Lunch at 12:30pm, talk at 1pm, in 148 Fitzpatrick

Title: Language Complexity and Speech Recognition Accuracy: Orthographic Complexity Hurts, Phonological Complexity Doesn’t

Abstract: We investigate what linguistic factors affect the performance of Automatic Speech Recognition (ASR) models. We hypothesize that orthographic and phonological complexities both degrade accuracy. To examine this, we fine-tune the multilingual self-supervised pretrained model Wav2Vec2-XLSR-53 on 12 languages with 10 writing systems, and we compare their ASR accuracy, number of graphemes, unigram grapheme entropy, logographicity (how much word/morpheme-level information is encoded in the writing system), and number of phonemes.
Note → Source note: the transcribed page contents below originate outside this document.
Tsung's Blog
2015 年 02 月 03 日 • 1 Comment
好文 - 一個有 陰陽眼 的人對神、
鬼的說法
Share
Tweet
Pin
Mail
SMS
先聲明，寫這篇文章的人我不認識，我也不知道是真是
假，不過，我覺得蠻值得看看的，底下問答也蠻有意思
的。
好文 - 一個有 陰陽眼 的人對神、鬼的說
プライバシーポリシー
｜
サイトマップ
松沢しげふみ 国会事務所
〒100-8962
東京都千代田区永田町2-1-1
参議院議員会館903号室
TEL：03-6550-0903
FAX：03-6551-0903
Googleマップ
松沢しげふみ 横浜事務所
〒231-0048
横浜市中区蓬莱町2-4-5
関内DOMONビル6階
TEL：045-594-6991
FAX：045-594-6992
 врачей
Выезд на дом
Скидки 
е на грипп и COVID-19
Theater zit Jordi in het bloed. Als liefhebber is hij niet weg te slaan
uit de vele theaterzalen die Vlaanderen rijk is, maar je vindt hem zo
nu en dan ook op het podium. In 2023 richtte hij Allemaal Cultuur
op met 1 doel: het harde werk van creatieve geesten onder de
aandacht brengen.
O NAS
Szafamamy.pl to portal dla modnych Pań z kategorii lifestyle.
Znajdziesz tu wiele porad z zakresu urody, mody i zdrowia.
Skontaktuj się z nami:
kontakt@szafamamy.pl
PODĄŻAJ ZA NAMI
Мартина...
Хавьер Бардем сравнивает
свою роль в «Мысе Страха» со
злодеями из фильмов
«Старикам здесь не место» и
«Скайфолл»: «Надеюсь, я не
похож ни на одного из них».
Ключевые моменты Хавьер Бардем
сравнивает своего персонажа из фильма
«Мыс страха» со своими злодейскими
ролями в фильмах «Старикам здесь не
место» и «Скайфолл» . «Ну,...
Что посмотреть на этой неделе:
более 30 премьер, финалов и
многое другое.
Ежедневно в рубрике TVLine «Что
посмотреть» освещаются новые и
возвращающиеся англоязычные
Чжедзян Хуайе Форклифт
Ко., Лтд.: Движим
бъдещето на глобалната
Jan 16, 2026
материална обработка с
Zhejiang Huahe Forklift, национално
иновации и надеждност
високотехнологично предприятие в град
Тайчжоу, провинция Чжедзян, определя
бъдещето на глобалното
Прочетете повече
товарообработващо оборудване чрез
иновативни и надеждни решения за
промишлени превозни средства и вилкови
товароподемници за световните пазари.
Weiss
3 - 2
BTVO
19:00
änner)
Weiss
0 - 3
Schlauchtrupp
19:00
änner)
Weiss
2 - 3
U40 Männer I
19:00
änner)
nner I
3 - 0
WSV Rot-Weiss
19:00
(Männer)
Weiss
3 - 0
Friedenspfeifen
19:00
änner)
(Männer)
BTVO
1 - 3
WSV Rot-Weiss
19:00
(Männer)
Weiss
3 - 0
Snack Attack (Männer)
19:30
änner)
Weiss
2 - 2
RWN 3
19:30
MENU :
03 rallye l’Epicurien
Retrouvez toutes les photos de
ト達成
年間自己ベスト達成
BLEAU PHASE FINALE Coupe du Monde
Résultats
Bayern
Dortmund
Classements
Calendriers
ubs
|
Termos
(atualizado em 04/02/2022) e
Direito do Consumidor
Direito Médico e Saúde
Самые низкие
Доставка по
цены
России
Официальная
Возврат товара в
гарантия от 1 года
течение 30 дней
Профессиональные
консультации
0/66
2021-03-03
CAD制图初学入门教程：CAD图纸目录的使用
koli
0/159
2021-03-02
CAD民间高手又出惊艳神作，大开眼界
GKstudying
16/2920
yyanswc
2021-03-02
The results demonstrate that a high logographicity correlates with low ASR accuracy, while phonological complexity has no significant effect.

Bio: Chihiro Taguchi is a second-year Ph.D. student in the NLP group, advised by Dr. David Chiang. His research interests broadly include language sciences, in particular both text-based and speech-based NLP and theoretical linguistics. He is currently working on the project “Language Documentation with an AI Helper” and is investigating how to effectively apply speech recognition technologies to low-resource languages.